The growing crisis he’s concerned about is the lack of security at the U.S.-Mexico border. Franklin said following the trip, the “biggest takeaway” for him was the immense need for Congress to fix the immigration system.

“To not do so, to not secure our border, is actually to enable human traffickers,” Franklin said.

Most of the children at the Youth for Tomorrow camp were unaccompanied minors, meaning they weren’t separated from their families at the border but were sent on their own, sometimes as victims of human trafficking.

“This is the part of the story that so many people don’t understand,” Franklin said. “They’re being trafficked by gangs and by human traffickers that see them as nothing but dollar signs.”

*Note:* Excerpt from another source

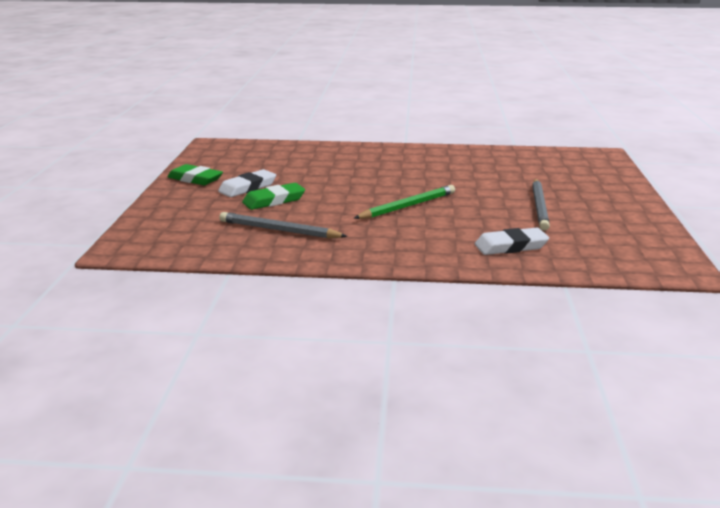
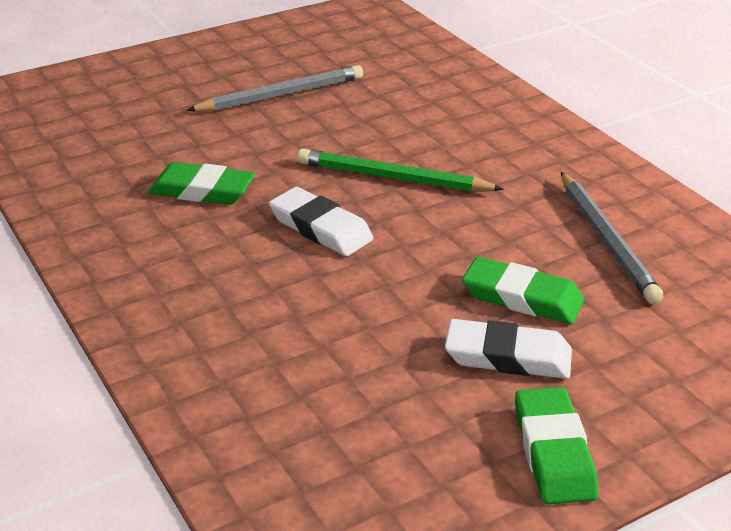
camera: 125 degrees left, 10 degrees up
(450, 172) = (202, 190): none -> green eraser
(511, 246) = (429, 85): white eraser -> white eraser (320, 228)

After being detained at the border, Franklin said unaccompanied minors are sent to a facility like the one in Virginia for 50 days until they’re reunited with family or sent to foster care. He said he’s reaching out to the evangelical community for a plan to help when those 50 days are up so the children are sent to caring families.

One idea he has is to find 2,000 churches that “are willing to step up” with a handful of families able to provide a foster home for children in those facilities “until it can be figured out exactly what needs to be done.”“The bottom line keeps going back to Congress has got to do their job,” Franklin said. “They have got to secure the border … and my prayer is that they would be compassionate to the immigrants that are here.”

That’s the other message Franklin wanted to make clear. He wants to urge everyone to show compassion for the immigrants who are in the U.S. because “they’re running from something.”

“Show compassion and mercy and help to these immigrants because they’re human beings,” Franklin said. “They’re people. They’re children, mostly, and a child is a child and they need our help.”